About this exercise
Scan the listing below for the string "Figure" and copy each line where it turns up.

Supplied entries
--- START ---

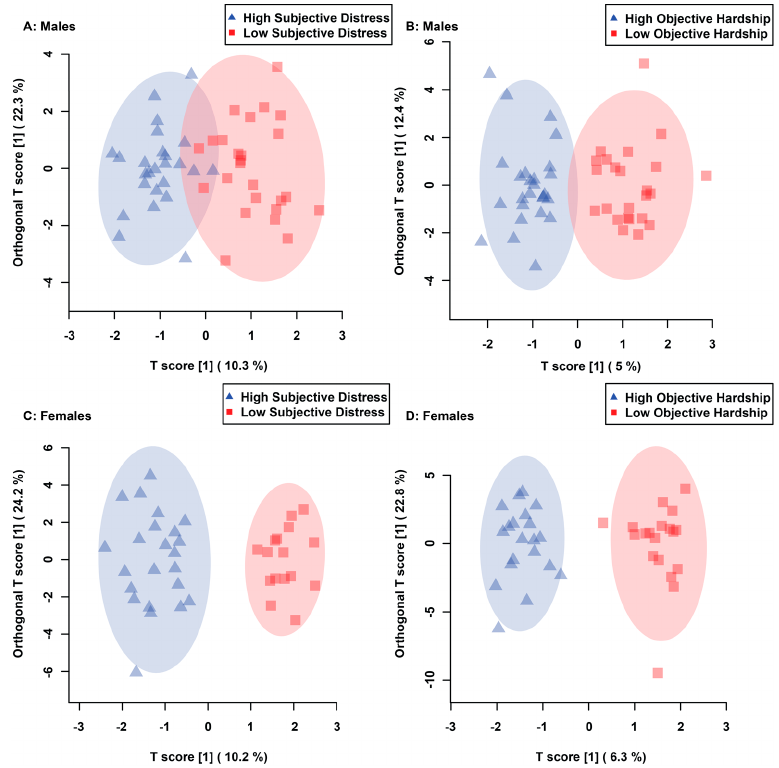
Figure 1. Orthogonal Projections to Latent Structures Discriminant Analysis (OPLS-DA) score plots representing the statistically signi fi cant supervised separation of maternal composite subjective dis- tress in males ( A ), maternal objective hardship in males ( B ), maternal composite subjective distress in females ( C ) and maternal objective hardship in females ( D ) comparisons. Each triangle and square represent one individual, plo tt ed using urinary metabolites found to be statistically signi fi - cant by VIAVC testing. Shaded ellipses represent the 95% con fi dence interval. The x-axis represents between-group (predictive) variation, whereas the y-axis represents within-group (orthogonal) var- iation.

--- END ---
--- START ---

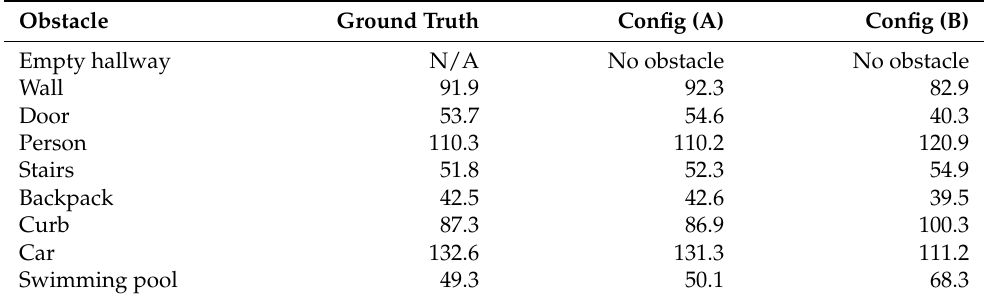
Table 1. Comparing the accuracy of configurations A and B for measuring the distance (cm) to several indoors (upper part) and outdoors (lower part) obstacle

--- END ---
--- START ---

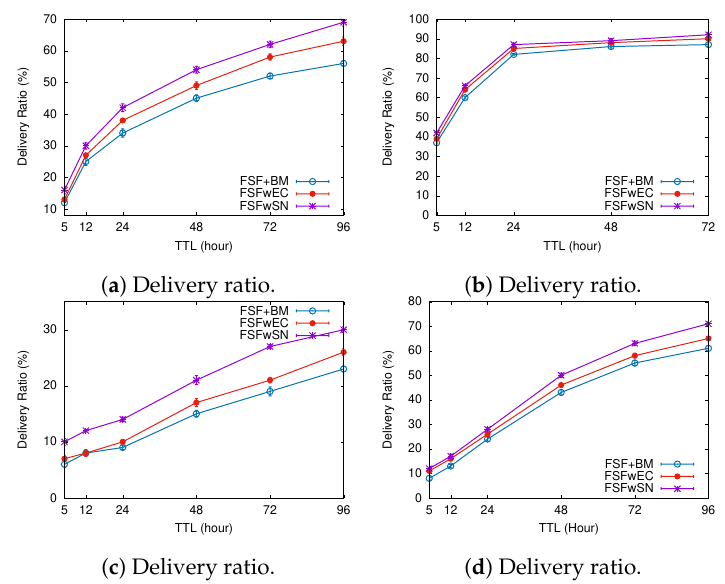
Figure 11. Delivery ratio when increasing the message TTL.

--- END ---

Written answer
Figure 1. Orthogonal Projections to Latent Structures Discriminant Analysis (OPLS-DA) score plots representing the statistically signi fi cant supervised separation of maternal composite subjective dis- tress in males ( A ), maternal objective hardship in males ( B ), maternal composite subjective distress in females ( C ) and maternal objective hardship in females ( D ) comparisons. Each triangle and square represent one individual, plo tt ed using urinary metabolites found to be statistically signi fi - cant by VIAVC testing. Shaded ellipses represent the 95% con fi dence interval. The x-axis represents between-group (predictive) variation, whereas the y-axis represents within-group (orthogonal) var- iation.
Figure 11. Delivery ratio when increasing the message TTL.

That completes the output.